Make one or two mistakes in handling your retirement money, and you could be paying a stiff penalty later in your life. The stock market goes up and down, but you’ll survive if you stay clear of these common mistakes:
- Obsessing about market losses: Focus instead on your long-term needs. Catastrophic events and long-term health care needs cause as much damage when you’re caught unaware as does a shaky stock market. Will your nest egg be able to handle the costs of long-term care?
- Forgetting about inflation and taxes: Your retirement savings is a lot smaller than you think when you start factoring in the rate of inflation and the taxes you’ll have to pay when you start drawing out of it.

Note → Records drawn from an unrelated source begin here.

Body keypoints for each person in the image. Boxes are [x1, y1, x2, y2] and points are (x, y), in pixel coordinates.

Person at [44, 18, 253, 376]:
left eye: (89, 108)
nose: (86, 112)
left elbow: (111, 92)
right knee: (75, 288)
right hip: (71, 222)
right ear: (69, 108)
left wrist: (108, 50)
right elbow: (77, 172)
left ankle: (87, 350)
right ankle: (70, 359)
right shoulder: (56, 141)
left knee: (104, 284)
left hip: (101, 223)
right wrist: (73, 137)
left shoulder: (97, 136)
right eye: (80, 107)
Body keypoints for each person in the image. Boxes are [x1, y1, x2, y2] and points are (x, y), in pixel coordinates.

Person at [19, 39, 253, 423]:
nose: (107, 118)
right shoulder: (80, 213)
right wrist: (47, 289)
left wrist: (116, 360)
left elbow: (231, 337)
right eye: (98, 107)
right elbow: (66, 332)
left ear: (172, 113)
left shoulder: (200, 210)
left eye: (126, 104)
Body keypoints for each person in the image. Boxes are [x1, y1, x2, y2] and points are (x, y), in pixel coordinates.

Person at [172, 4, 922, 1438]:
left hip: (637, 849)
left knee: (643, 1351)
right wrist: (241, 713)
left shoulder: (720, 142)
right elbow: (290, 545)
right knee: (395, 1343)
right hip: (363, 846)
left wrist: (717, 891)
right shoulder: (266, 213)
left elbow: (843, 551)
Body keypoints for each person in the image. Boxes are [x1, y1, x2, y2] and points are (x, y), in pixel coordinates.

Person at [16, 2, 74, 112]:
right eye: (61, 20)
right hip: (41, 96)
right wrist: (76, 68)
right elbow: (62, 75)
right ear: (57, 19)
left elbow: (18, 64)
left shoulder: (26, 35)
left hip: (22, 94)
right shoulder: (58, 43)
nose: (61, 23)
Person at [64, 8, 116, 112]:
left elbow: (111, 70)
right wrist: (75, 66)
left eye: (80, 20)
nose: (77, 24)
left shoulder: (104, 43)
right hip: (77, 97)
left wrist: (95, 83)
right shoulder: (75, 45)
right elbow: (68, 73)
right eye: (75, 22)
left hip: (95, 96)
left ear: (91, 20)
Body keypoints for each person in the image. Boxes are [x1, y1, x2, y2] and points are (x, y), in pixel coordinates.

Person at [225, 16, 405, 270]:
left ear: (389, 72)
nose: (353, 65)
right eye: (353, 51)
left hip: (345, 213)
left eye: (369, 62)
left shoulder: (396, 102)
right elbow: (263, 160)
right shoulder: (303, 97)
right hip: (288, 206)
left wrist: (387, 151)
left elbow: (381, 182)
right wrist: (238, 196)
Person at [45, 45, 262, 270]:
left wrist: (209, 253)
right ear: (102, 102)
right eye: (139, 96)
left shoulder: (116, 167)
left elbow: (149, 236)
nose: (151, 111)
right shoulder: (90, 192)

- Indulging instead of saving during your last years before retirement: Just because you’ve got a handful of years left before you retire doesn’t mean you should go ahead and buy that brand new car. Some people are able to build up almost a third of their savings in the last five years before retirement because they get serious about saving and investing.
- Thinking you can withdraw more than you really can: If you rely on average annual returns on your investments to determine just how much you can withdraw, you could be drawing down your retirement fund faster than you should. Average returns are seldom steady. A safe rule of thumb: Count on a 3 percent rate of withdrawal.
- Not expecting to live a long life: Despite the rise in life expectancy, people still seriously underestimate how long they’ll live. If you’re not thinking about longevity, you could tap out your savings much faster than you should.